When a line of the entries contains the word "FileFunction", report that line.

* **Hardware project source files**

■ ■ ■ ■ ■ ■ ■

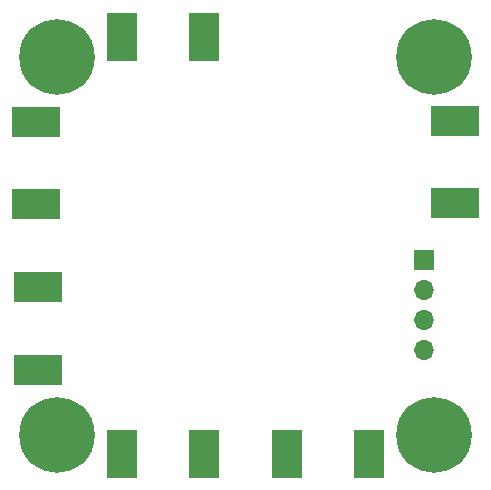
<source format=gbr>
%TF.GenerationSoftware,KiCad,Pcbnew,(6.0.7)*%
%TF.CreationDate,2022-08-03T12:25:37+01:00*%
%TF.ProjectId,Phase_Measurement_Board,50686173-655f-44d6-9561-737572656d65,rev?*%
%TF.SameCoordinates,Original*%
%TF.FileFunction,Soldermask,Bot*%
%TF.FilePolarity,Negative*%
%FSLAX46Y46*%
G04 Gerber Fmt 4.6, Leading zero omitted, Abs format (unit mm)*
G04 Created by KiCad (PCBNEW (6.0.7)) date 2022-08-03 12:25:37*
%MOMM*%
%LPD*%
G01*
G04 APERTURE LIST*
%ADD10C,0.800000*%
%ADD11C,6.400000*%
%ADD12R,2.665000X4.190000*%
%ADD13R,1.700000X1.700000*%
%ADD14O,1.700000X1.700000*%
%ADD15R,4.190000X2.665000*%
G04 APERTURE END LIST*
D10*
%TO.C,H2*%
X229600000Y-33000000D03*
X230302944Y-31302944D03*
X232000000Y-35400000D03*
X233697056Y-34697056D03*
D11*
X232000000Y-33000000D03*
D10*
X233697056Y-31302944D03*
X230302944Y-34697056D03*
X234400000Y-33000000D03*
X232000000Y-30600000D03*
%TD*%
D12*
%TO.C,J3*%
X205507500Y-66600000D03*
X212492500Y-66600000D03*
%TD*%
D10*
%TO.C,H1*%
X198302944Y-31302944D03*
X201697056Y-34697056D03*
X200000000Y-35400000D03*
X198302944Y-34697056D03*
X200000000Y-30600000D03*
X202400000Y-33000000D03*
D11*
X200000000Y-33000000D03*
D10*
X197600000Y-33000000D03*
X201697056Y-31302944D03*
%TD*%
D12*
%TO.C,J1*%
X205507500Y-31300000D03*
X212492500Y-31300000D03*
%TD*%
D10*
%TO.C,H3*%
X201697056Y-63302944D03*
X202400000Y-65000000D03*
X198302944Y-63302944D03*
X201697056Y-66697056D03*
D11*
X200000000Y-65000000D03*
D10*
X198302944Y-66697056D03*
X200000000Y-62600000D03*
X197600000Y-65000000D03*
X200000000Y-67400000D03*
%TD*%
D13*
%TO.C,J7*%
X231106673Y-50200000D03*
D14*
X231106673Y-52740000D03*
X231106673Y-55280000D03*
X231106673Y-57820000D03*
%TD*%
D15*
%TO.C,J6*%
X233700000Y-45392500D03*
X233700000Y-38407500D03*
%TD*%
D12*
%TO.C,J4*%
X219507500Y-66600000D03*
X226492500Y-66600000D03*
%TD*%
D10*
%TO.C,H4*%
X233697056Y-63302944D03*
X229600000Y-65000000D03*
X232000000Y-62600000D03*
X230302944Y-66697056D03*
X234400000Y-65000000D03*
X232000000Y-67400000D03*
D11*
X232000000Y-65000000D03*
D10*
X233697056Y-66697056D03*
X230302944Y-63302944D03*
%TD*%
D15*
%TO.C,J2*%
X198300000Y-38507500D03*
X198300000Y-45492500D03*
%TD*%
%TO.C,J5*%
X198400000Y-52507500D03*
X198400000Y-59492500D03*
%TD*%
M02*

</source>
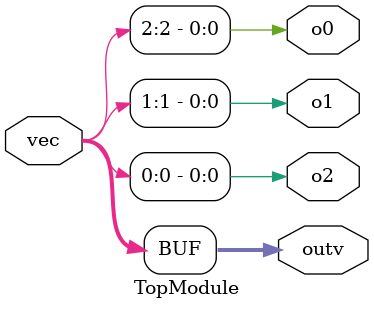
<source format=sv>

module TopModule (
  input [2:0] vec,
  output [2:0] outv,
  output o2,
  output o1,
  output o0
);
// Shift the input vector to the right by one position and select the last bit
assign o2 = vec[0];

// Select the middle bit of the input vector
assign o1 = vec[1];

// Select the least significant bit of the input vector
assign o0 = vec[2];

// Output of the same vector as input
assign outv = vec;

endmodule

// VERILOG-EVAL: abnormal backticks count
// VERILOG-EVAL: errant inclusion of module definition

</source>
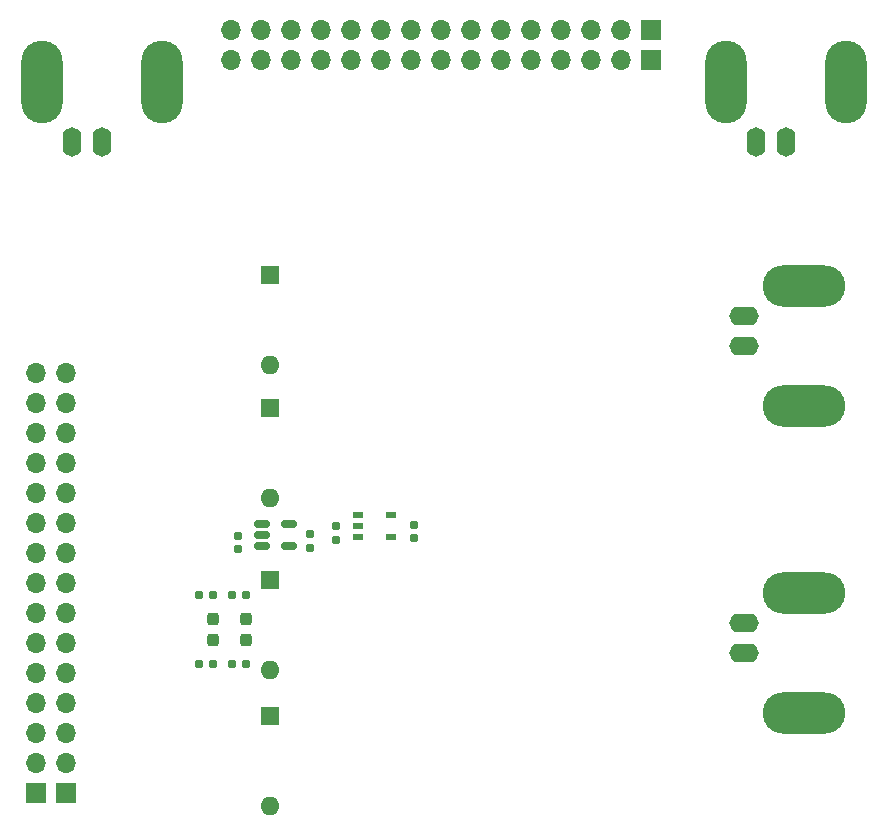
<source format=gbs>
G04 #@! TF.GenerationSoftware,KiCad,Pcbnew,7.0.7*
G04 #@! TF.CreationDate,2023-12-28T09:15:15+02:00*
G04 #@! TF.ProjectId,AD3 Front End Amplifier,41443320-4672-46f6-9e74-20456e642041,rev?*
G04 #@! TF.SameCoordinates,Original*
G04 #@! TF.FileFunction,Soldermask,Bot*
G04 #@! TF.FilePolarity,Negative*
%FSLAX46Y46*%
G04 Gerber Fmt 4.6, Leading zero omitted, Abs format (unit mm)*
G04 Created by KiCad (PCBNEW 7.0.7) date 2023-12-28 09:15:15*
%MOMM*%
%LPD*%
G01*
G04 APERTURE LIST*
G04 Aperture macros list*
%AMRoundRect*
0 Rectangle with rounded corners*
0 $1 Rounding radius*
0 $2 $3 $4 $5 $6 $7 $8 $9 X,Y pos of 4 corners*
0 Add a 4 corners polygon primitive as box body*
4,1,4,$2,$3,$4,$5,$6,$7,$8,$9,$2,$3,0*
0 Add four circle primitives for the rounded corners*
1,1,$1+$1,$2,$3*
1,1,$1+$1,$4,$5*
1,1,$1+$1,$6,$7*
1,1,$1+$1,$8,$9*
0 Add four rect primitives between the rounded corners*
20,1,$1+$1,$2,$3,$4,$5,0*
20,1,$1+$1,$4,$5,$6,$7,0*
20,1,$1+$1,$6,$7,$8,$9,0*
20,1,$1+$1,$8,$9,$2,$3,0*%
G04 Aperture macros list end*
%ADD10R,1.600000X1.600000*%
%ADD11O,1.600000X1.600000*%
%ADD12O,1.600000X2.500000*%
%ADD13O,3.500000X7.000000*%
%ADD14R,1.700000X1.700000*%
%ADD15O,1.700000X1.700000*%
%ADD16O,2.500000X1.600000*%
%ADD17O,7.000000X3.500000*%
%ADD18RoundRect,0.237500X0.237500X-0.287500X0.237500X0.287500X-0.237500X0.287500X-0.237500X-0.287500X0*%
%ADD19RoundRect,0.155000X0.212500X0.155000X-0.212500X0.155000X-0.212500X-0.155000X0.212500X-0.155000X0*%
%ADD20R,0.900000X0.600000*%
%ADD21RoundRect,0.155000X0.155000X-0.212500X0.155000X0.212500X-0.155000X0.212500X-0.155000X-0.212500X0*%
%ADD22RoundRect,0.150000X-0.512500X-0.150000X0.512500X-0.150000X0.512500X0.150000X-0.512500X0.150000X0*%
G04 APERTURE END LIST*
D10*
X197612000Y-98685500D03*
D11*
X197612000Y-106305500D03*
D12*
X241300000Y-76200000D03*
D13*
X236220000Y-71120000D03*
D12*
X238760000Y-76200000D03*
D13*
X246380000Y-71120000D03*
D10*
X197612000Y-113284000D03*
D11*
X197612000Y-120904000D03*
D14*
X180340000Y-131318000D03*
D15*
X180340000Y-128778000D03*
X180340000Y-126238000D03*
X180340000Y-123698000D03*
X180340000Y-121158000D03*
X180340000Y-118618000D03*
X180340000Y-116078000D03*
X180340000Y-113538000D03*
X180340000Y-110998000D03*
X180340000Y-108458000D03*
X180340000Y-105918000D03*
X180340000Y-103378000D03*
X180340000Y-100838000D03*
X180340000Y-98298000D03*
X180340000Y-95758000D03*
D14*
X229870000Y-66675000D03*
D15*
X227330000Y-66675000D03*
X224790000Y-66675000D03*
X222250000Y-66675000D03*
X219710000Y-66675000D03*
X217170000Y-66675000D03*
X214630000Y-66675000D03*
X212090000Y-66675000D03*
X209550000Y-66675000D03*
X207010000Y-66675000D03*
X204470000Y-66675000D03*
X201930000Y-66675000D03*
X199390000Y-66675000D03*
X196850000Y-66675000D03*
X194310000Y-66675000D03*
D10*
X197612000Y-87418500D03*
D11*
X197612000Y-95038500D03*
D16*
X237794800Y-119430400D03*
D17*
X242874800Y-114350400D03*
D16*
X237794800Y-116890400D03*
D17*
X242874800Y-124510400D03*
D12*
X183388000Y-76200000D03*
D13*
X178308000Y-71120000D03*
D12*
X180848000Y-76200000D03*
D13*
X188468000Y-71120000D03*
D14*
X177793200Y-131328000D03*
D15*
X177793200Y-128788000D03*
X177793200Y-126248000D03*
X177793200Y-123708000D03*
X177793200Y-121168000D03*
X177793200Y-118628000D03*
X177793200Y-116088000D03*
X177793200Y-113548000D03*
X177793200Y-111008000D03*
X177793200Y-108468000D03*
X177793200Y-105928000D03*
X177793200Y-103388000D03*
X177793200Y-100848000D03*
X177793200Y-98308000D03*
X177793200Y-95768000D03*
D14*
X229870000Y-69215500D03*
D15*
X227330000Y-69215500D03*
X224790000Y-69215500D03*
X222250000Y-69215500D03*
X219710000Y-69215500D03*
X217170000Y-69215500D03*
X214630000Y-69215500D03*
X212090000Y-69215500D03*
X209550000Y-69215500D03*
X207010000Y-69215500D03*
X204470000Y-69215500D03*
X201930000Y-69215500D03*
X199390000Y-69215500D03*
X196850000Y-69215500D03*
X194310000Y-69215500D03*
D16*
X237744000Y-93472000D03*
D17*
X242824000Y-88392000D03*
D16*
X237744000Y-90932000D03*
D17*
X242824000Y-98552000D03*
D10*
X197612000Y-124756500D03*
D11*
X197612000Y-132376500D03*
D18*
X195580000Y-118336000D03*
X195580000Y-116586000D03*
D19*
X195580000Y-120396000D03*
X194445000Y-120396000D03*
D20*
X205099000Y-109662000D03*
X205099000Y-108712000D03*
X205099000Y-107762000D03*
X207899000Y-107762000D03*
X207899000Y-109662000D03*
D19*
X195580000Y-114554000D03*
X194445000Y-114554000D03*
D21*
X209801000Y-109728000D03*
X209801000Y-108593000D03*
X201041000Y-110549500D03*
X201041000Y-109414500D03*
X194945000Y-110676500D03*
X194945000Y-109541500D03*
D22*
X196982500Y-110424000D03*
X196982500Y-109474000D03*
X196982500Y-108524000D03*
X199257500Y-108524000D03*
X199257500Y-110424000D03*
D19*
X192786000Y-120396000D03*
X191651000Y-120396000D03*
D18*
X192786000Y-118336000D03*
X192786000Y-116586000D03*
D21*
X203197000Y-109847000D03*
X203197000Y-108712000D03*
D19*
X192786000Y-114554000D03*
X191651000Y-114554000D03*
M02*

</source>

■ ■ ■ ■ ■ ■ ■

* **Finished exercise**
%TF.FileFunction,Soldermask,Bot*%
G04 #@! TF.FileFunction,Soldermask,Bot*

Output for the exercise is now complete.